* 抜粋

.....

ここでは
\[ 1^2 + 2^2 + 3^2 + \cdots + n^2 \]
といった自然数の2乗の和を扱います。
ここで紹介する1からnまでの2乗の和の公式は、以下のようになります。
\begin{align*}
& 1^2 + 2^2 + 3^2 + \cdots + n^2 \\
= & \frac{1}{6}n(n+1)(2n + 1)
\end{align*}
この公式を、いろんな方法で導いていきます。
最初から全部を理解しようとしなくても大丈夫です。
どれかひとつでも納得できるものがあって、自分で導くことができるようになれば十分です。
「自然数の和」のときと同じように、大きく分けると
- 図形を用いる方法
- 階差数列を利用する方法
のふたつあり、それぞれいくつか紹介いたします。
図形を用いて2乗の和を求める方法
ここでは、
図形を用いる方法
として、
- 石を工夫して並べて求める方法
- 数を正三角形に並べて求める方法
- 数を正方形に並べて求める方法
の3通りをご紹介いたします。
石を工夫して並べて、2乗の和を求める方法
まずひとつめの方法は
石を工夫して並べて求める方法
です。
ここでは、理解しやすいように
- 準備として、奇数の和は平方数になることを見る
- 次に、具体的な数列の和を求める
- 最後に、一般的な数列の和を求める
といった順番でご紹介いたします。

.....

* 提供資料
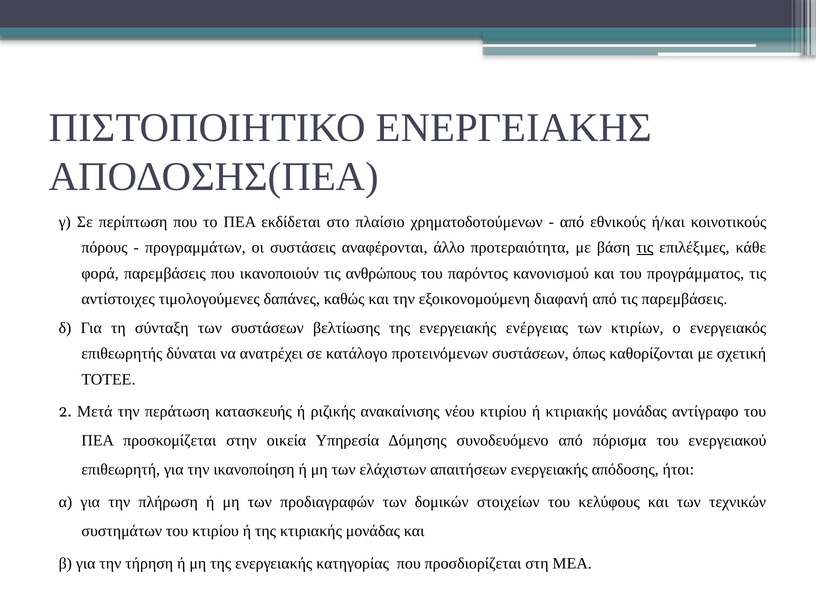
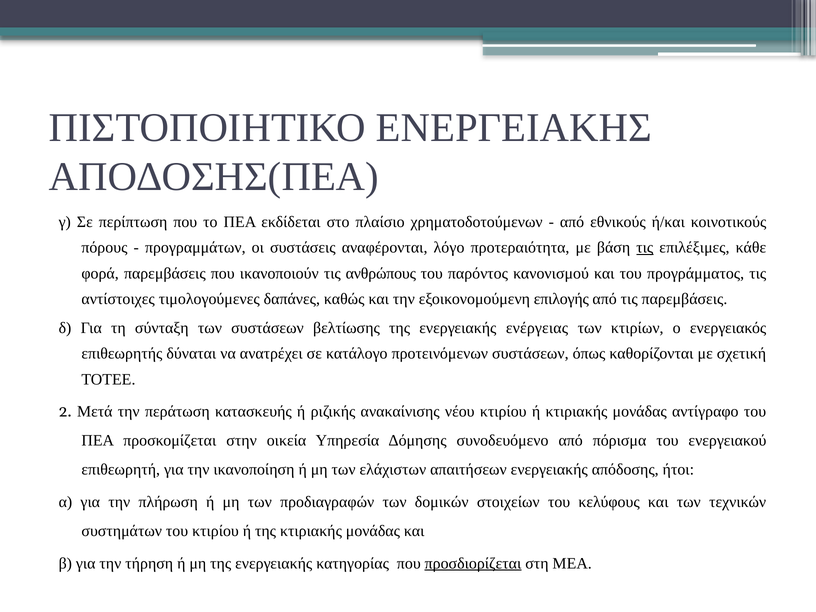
άλλο: άλλο -> λόγο
διαφανή: διαφανή -> επιλογής
προσδιορίζεται underline: none -> present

.....

抜粋では、図形を用いて2乗の和を求める方法は何通り紹介されていますか。

* 解答
3通りです。